MTT assumed his post as the San Francisco Symphony’s 11th music director in September 1995, consolidating a strong relationship with the Orchestra that began some two decades earlier. He has also served as Chief Conductor and Director of the Ojai Festival, Music Director of the Buffalo Philharmonic, and a Principal Guest Conductor of the Los Angeles Philharmonic. He has toured the world with the London Symphony Orchestra, of which he became Principal Conductor in 1988 and now serves as Principal Guest Conductor. Until 2000 he was co-Artistic Director of the Pacific Music Festival, which he and Leonard Bernstein inaugurated in Sapporo, Japan, in 1990. His guest conducting engagements include frequent appearances with the major orchestras of Europe and the United States.
Tilson Thomas is noted for his commitment to music education and young people. He led the television broadcasts of the New York Philharmonic’s famed Young People’s Concerts from 1971 to 1977. He founded the New World Symphony in Miami, a national training orchestra for the most gifted graduates of America’s conservatories, and continues as Artistic Director. As Artistic Director of the YouTube Symphony Orchestra, he led the globally-sourced ensemble in both its first concert in April 2009 at Carnegie Hall and the new group of musicians who performed at the Sydney Opera House in March 2011. That event was the most popular live YouTube concert, with 33 million viewers.

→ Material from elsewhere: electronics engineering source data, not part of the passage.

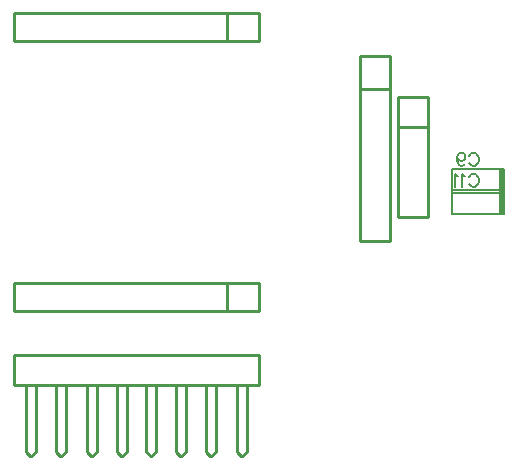
<source format=gbo>
G04 Layer: BottomSilkscreenLayer*
G04 EasyEDA v6.5.44, 2024-09-01 12:15:54*
G04 62699ee94d054cea995aae1e18215b50,9332716679504667801b7cb99b0421ba,10*
G04 Gerber Generator version 0.2*
G04 Scale: 100 percent, Rotated: No, Reflected: No *
G04 Dimensions in inches *
G04 leading zeros omitted , absolute positions ,3 integer and 6 decimal *
%FSLAX36Y36*%
%MOIN*%

%ADD10C,0.0060*%
%ADD11C,0.0060*%
%ADD12C,0.0100*%

%LPD*%
D10*
X2684300Y2120200D02*
G01*
X2686400Y2124299D01*
X2690500Y2128400D01*
X2694499Y2130399D01*
X2702700Y2130399D01*
X2706800Y2128400D01*
X2710900Y2124299D01*
X2713000Y2120200D01*
X2715000Y2114000D01*
X2715000Y2103800D01*
X2713000Y2097700D01*
X2710900Y2093600D01*
X2706800Y2089499D01*
X2702700Y2087500D01*
X2694499Y2087500D01*
X2690500Y2089499D01*
X2686400Y2093600D01*
X2684300Y2097700D01*
X2644200Y2116100D02*
G01*
X2646300Y2110000D01*
X2650399Y2105900D01*
X2656499Y2103800D01*
X2658500Y2103800D01*
X2664700Y2105900D01*
X2668800Y2110000D01*
X2670799Y2116100D01*
X2670799Y2118099D01*
X2668800Y2124299D01*
X2664700Y2128400D01*
X2658500Y2130399D01*
X2656499Y2130399D01*
X2650399Y2128400D01*
X2646300Y2124299D01*
X2644200Y2116100D01*
X2644200Y2105900D01*
X2646300Y2095599D01*
X2650399Y2089499D01*
X2656499Y2087500D01*
X2660600Y2087500D01*
X2666700Y2089499D01*
X2668800Y2093600D01*
X2684300Y2050199D02*
G01*
X2686400Y2054299D01*
X2690500Y2058400D01*
X2694499Y2060399D01*
X2702700Y2060399D01*
X2706800Y2058400D01*
X2710900Y2054299D01*
X2713000Y2050199D01*
X2715000Y2044000D01*
X2715000Y2033800D01*
X2713000Y2027699D01*
X2710900Y2023600D01*
X2706800Y2019499D01*
X2702700Y2017500D01*
X2694499Y2017500D01*
X2690500Y2019499D01*
X2686400Y2023600D01*
X2684300Y2027699D01*
X2670799Y2052199D02*
G01*
X2666700Y2054299D01*
X2660600Y2060399D01*
X2660600Y2017500D01*
X2647100Y2052199D02*
G01*
X2643000Y2054299D01*
X2636899Y2060399D01*
X2636899Y2017500D01*
G36*
X2785000Y2075000D02*
G01*
X2785000Y1995000D01*
X2800000Y1995000D01*
X2800000Y2075000D01*
G37*
G36*
X2785000Y2005000D02*
G01*
X2785000Y1925000D01*
X2800000Y1925000D01*
X2800000Y2005000D01*
G37*
D11*
X2785000Y2075000D02*
G01*
X2800000Y2075000D01*
X2800000Y1995000D01*
X2785000Y1995000D01*
X2625000Y2075000D02*
G01*
X2785000Y2075000D01*
X2785000Y1995000D01*
X2625000Y1995000D01*
X2625000Y2075000D01*
X2785000Y2005000D02*
G01*
X2800000Y2005000D01*
X2800000Y1925000D01*
X2785000Y1925000D01*
X2625000Y2005000D02*
G01*
X2785000Y2005000D01*
X2785000Y1925000D01*
X2625000Y1925000D01*
X2625000Y2005000D01*
D12*
X2447332Y2214740D02*
G01*
X2447332Y1915666D01*
X2547332Y1915666D01*
X2547332Y2315666D01*
X2447332Y2315666D01*
X2447332Y2214740D01*
X2447332Y2214740D02*
G01*
X2547332Y2214740D01*
X1875000Y2595000D02*
G01*
X1875000Y2505000D01*
X1984449Y2597240D02*
G01*
X1165550Y2597240D01*
X1165550Y2502750D01*
X1984449Y2502750D01*
X1984449Y2597240D01*
X1167124Y1454764D02*
G01*
X1167124Y1354764D01*
X1982872Y1454764D02*
G01*
X1167124Y1454764D01*
X1640352Y1354762D02*
G01*
X1640352Y1134434D01*
X1624458Y1118544D01*
X1606459Y1354762D02*
G01*
X1606459Y1133544D01*
X1621459Y1118544D01*
X1739638Y1354764D02*
G01*
X1739638Y1134436D01*
X1705744Y1354764D02*
G01*
X1705744Y1133544D01*
X1739638Y1354764D02*
G01*
X1739638Y1134436D01*
X1723743Y1118544D01*
X1705744Y1354764D02*
G01*
X1705744Y1133544D01*
X1720744Y1118544D01*
X1839601Y1354764D02*
G01*
X1839601Y1134436D01*
X1823707Y1118544D01*
X1805707Y1354764D02*
G01*
X1805707Y1133544D01*
X1820707Y1118544D01*
X1941963Y1354764D02*
G01*
X1941963Y1134436D01*
X1908069Y1354764D02*
G01*
X1908069Y1133544D01*
X1941963Y1354764D02*
G01*
X1941963Y1134436D01*
X1926071Y1118544D01*
X1908069Y1354764D02*
G01*
X1908069Y1133544D01*
X1923069Y1118544D01*
X1982872Y1354764D02*
G01*
X1167124Y1354764D01*
X1239638Y1354764D02*
G01*
X1239638Y1134436D01*
X1205744Y1354764D02*
G01*
X1205744Y1133544D01*
X1239638Y1354764D02*
G01*
X1239638Y1134436D01*
X1223743Y1118544D01*
X1205744Y1354764D02*
G01*
X1205744Y1133544D01*
X1220744Y1118544D01*
X1339601Y1354764D02*
G01*
X1339601Y1134436D01*
X1323707Y1118544D01*
X1305707Y1354764D02*
G01*
X1305707Y1133544D01*
X1320707Y1118544D01*
X1441963Y1354764D02*
G01*
X1441963Y1134436D01*
X1408069Y1354764D02*
G01*
X1408069Y1133544D01*
X1441963Y1354764D02*
G01*
X1441963Y1134436D01*
X1426071Y1118544D01*
X1408069Y1354764D02*
G01*
X1408069Y1133544D01*
X1423069Y1118544D01*
X1541927Y1354764D02*
G01*
X1541927Y1134436D01*
X1526033Y1118544D01*
X1508033Y1354764D02*
G01*
X1508033Y1133544D01*
X1523033Y1118544D01*
X1982872Y1354764D02*
G01*
X1982872Y1454764D01*
X1875000Y1695000D02*
G01*
X1875000Y1605000D01*
X1984449Y1697240D02*
G01*
X1165550Y1697240D01*
X1165550Y1602750D01*
X1984449Y1602750D01*
X1984449Y1697240D01*
X2320000Y1836732D02*
G01*
X2420000Y1836732D01*
X2320000Y2453267D02*
G01*
X2320000Y1836732D01*
X2420000Y2453267D02*
G01*
X2420000Y1836732D01*
X2320000Y2344074D02*
G01*
X2420000Y2344074D01*
X2320000Y2453267D02*
G01*
X2420000Y2453267D01*
M02*

</source>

MTT and the SFS created the acclaimed national Keeping Score PBS television series and multimedia project, unprecedented among American orchestras. Designed to make classical music more accessible to people of all ages and musical backgrounds, Keeping Score is anchored by eight composer documentaries and eight live concert films, viewed by more than nine million Americans on national PBS television and DVD; an interactive web site to explore and learn about music, www.keepingscore.org; and a Peabody Award-winning national radio series with episodes hosted by MTT. Its education program for K-12 schools furthers teaching through the arts by integrating classical music into core subjects. Keeping Score composers include Tchaikovsky, Beethoven, Stravinsky, Copland, Ives, Berlioz, Shostakovich, and Mahler.
Acclaimed for his work as a composer, MTT has given world premieres of many of his works with the San Francisco Symphony. In 1999, MTT conducted the SFS in the first orchestral version of Three Songs to Poems by Walt Whitman, and in 2001, Renée Fleming and the SFS premiered his song cycle Poems of Emily Dickinson. In 2002, Tilson Thomas led the SFS in the world premiere of his contrabassoon concerto Urban Legend, with SFS contrabassoonist Steven Braunstein as soloist. In 2005, MTT and the SFS performed Tilson Thomas’s Island Music, dedicated to the memory of Lou Harrison. In 1991, Tilson Thomas and the New World Symphony performed From the Diary of Anne Frank, composed by Tilson Thomas and commissioned by UNICEF. His composition Shówa/Shoáh was written in commemoration of the 50th anniversary of the bombing of Hiroshima.
Tilson Thomas’s many honors include the National Medal of Arts, the highest award given to artists by the U.S. government, presented by President Barack Obama in February 2010. He has also been recognized with Columbia University’s Ditson Award for services to American Music and the President’s Award from the National Academy of Recording Arts and Sciences. He was named 1995 Conductor of the Year by Musical America. Tilson Thomas was a Carnegie Hall Perspectives Artist from 2003-2005. In 2006 he was recognized with Gramophone ’s Artist of the Year award, and was elected to the American Academy of Arts and Sciences. Tilson Thomas is a Chevalier des Arts et des Lettres of France.